▸ TASK DESCRIPTION: Could you restate the entries below word for word and leave the images out?
Segment Start: SOURCE DATA
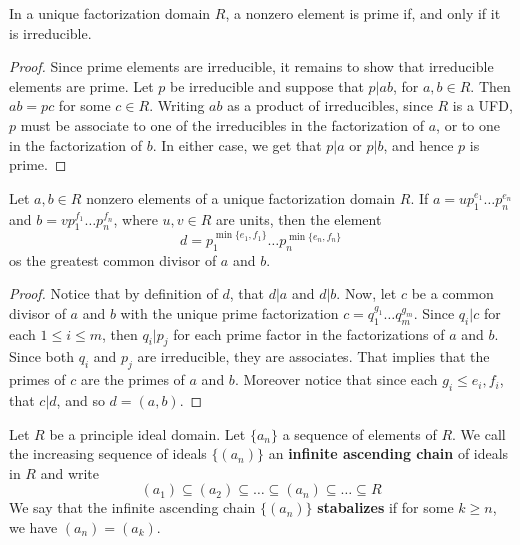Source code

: \begin{lemma}\label{2.3.3}
    In a unique factorization domain $R$, a nonzero element is prime if, and
    only if it is irreducible.
\end{lemma}
\begin{proof}
    Since prime elements are irreducible, it remains to show that irreducible
    elements are prime. Let $p$ be irreducible and suppose that  $p|ab$, for
    $a,b \in R$. Then  $ab=pc$ for some  $c \in R$. Writing  $ab$ as a product
    of irreducibles, since  $R$ is a UFD,  $p$ must be associate to one of the
    irreducibles in the factorization of $a$, or to one in the factorization of
$b$. In either case, we get that $p|a$ or $p|b$, and hence  $p$ is prime.
\end{proof}

\begin{lemma}\label{2.3.4}
    Let $a,b \in R$ nonzero elements of a unique factorization domain $R$. If
    $a=up_1^{e_1} \dots p_n^{e_n}$ and $b=vp_1^{f_1} \dots p_n^{f_n}$, where
    $u,v \in R$ are units, then the element
    \begin{equation*}
        d=p_1^{\min\{e_1,f_1\}} \dots p_n^{\min\{e_n,f_n\}}
    \end{equation*}
    os the greatest common divisor of $a$ and  $b$.
\end{lemma}
\begin{proof}
    Notice that by definition of $d$, that  $d|a$ and  $d|b$. Now, let  $c$ be a
    common divisor of  $a$ and  $b$ with the unique prime factorization
    $c=q_1^{g_1} \dots q_m^{g_m}$. Since $q_i|c$ for each  $1 \leq i \leq m$,
    then  $q_i|p_j$ for each prime factor in the factorizations of  $a$ and
    $b$. Since both  $q_i$ and  $p_j$ are irreducible, they are associates. That
    implies that the primes of  $c$ are the primes of  $a$ and  $b$. Moreover
    notice that since each $g_i \leq e_i,f_i$, that  $c|d$, and so  $d=(a,b)$.
\end{proof}

\begin{definition}
    Let $R$ be a principle ideal domain. Let $\{a_n\}$ a sequence of elements of
    $R$. We call the increasing sequence of ideals  $\{(a_n)\}$ an
    \textbf{infinite ascending chain} of ideals in $R$ and write
    \begin{equation*}
        (a_1) \subseteq (a_2) \subseteq \dots \subseteq (a_n) \subseteq \dots
        \subseteq R
    \end{equation*}
    We say that the infinite ascending chain $\{(a_n)\}$ \textbf{stabalizes} if
    for some $k \geq n$, we have  $(a_n)=(a_k)$.
\end{definition}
Segment End: SOURCE DATA
▸ WRITTEN SOLUTION:
Source code

: \begin{lemma}\label{2.3.3}
    In a unique factorization domain $R$, a nonzero element is prime if, and
    only if it is irreducible.
\end{lemma}
\begin{proof}
    Since prime elements are irreducible, it remains to show that irreducible
    elements are prime. Let $p$ be irreducible and suppose that  $p|ab$, for
    $a,b \in R$. Then  $ab=pc$ for some  $c \in R$. Writing  $ab$ as a product
    of irreducibles, since  $R$ is a UFD,  $p$ must be associate to one of the
    irreducibles in the factorization of $a$, or to one in the factorization of
$b$. In either case, we get that $p|a$ or $p|b$, and hence  $p$ is prime.
\end{proof}

\begin{lemma}\label{2.3.4}
    Let $a,b \in R$ nonzero elements of a unique factorization domain $R$. If
    $a=up_1^{e_1} \dots p_n^{e_n}$ and $b=vp_1^{f_1} \dots p_n^{f_n}$, where
    $u,v \in R$ are units, then the element
    \begin{equation*}
        d=p_1^{\min\{e_1,f_1\}} \dots p_n^{\min\{e_n,f_n\}}
    \end{equation*}
    os the greatest common divisor of $a$ and  $b$.
\end{lemma}
\begin{proof}
    Notice that by definition of $d$, that  $d|a$ and  $d|b$. Now, let  $c$ be a
    common divisor of  $a$ and  $b$ with the unique prime factorization
    $c=q_1^{g_1} \dots q_m^{g_m}$. Since $q_i|c$ for each  $1 \leq i \leq m$,
    then  $q_i|p_j$ for each prime factor in the factorizations of  $a$ and
    $b$. Since both  $q_i$ and  $p_j$ are irreducible, they are associates. That
    implies that the primes of  $c$ are the primes of  $a$ and  $b$. Moreover
    notice that since each $g_i \leq e_i,f_i$, that  $c|d$, and so  $d=(a,b)$.
\end{proof}

\begin{definition}
    Let $R$ be a principle ideal domain. Let $\{a_n\}$ a sequence of elements of
    $R$. We call the increasing sequence of ideals  $\{(a_n)\}$ an
    \textbf{infinite ascending chain} of ideals in $R$ and write
    \begin{equation*}
        (a_1) \subseteq (a_2) \subseteq \dots \subseteq (a_n) \subseteq \dots
        \subseteq R
    \end{equation*}
    We say that the infinite ascending chain $\{(a_n)\}$ \textbf{stabalizes} if
    for some $k \geq n$, we have  $(a_n)=(a_k)$.
\end{definition}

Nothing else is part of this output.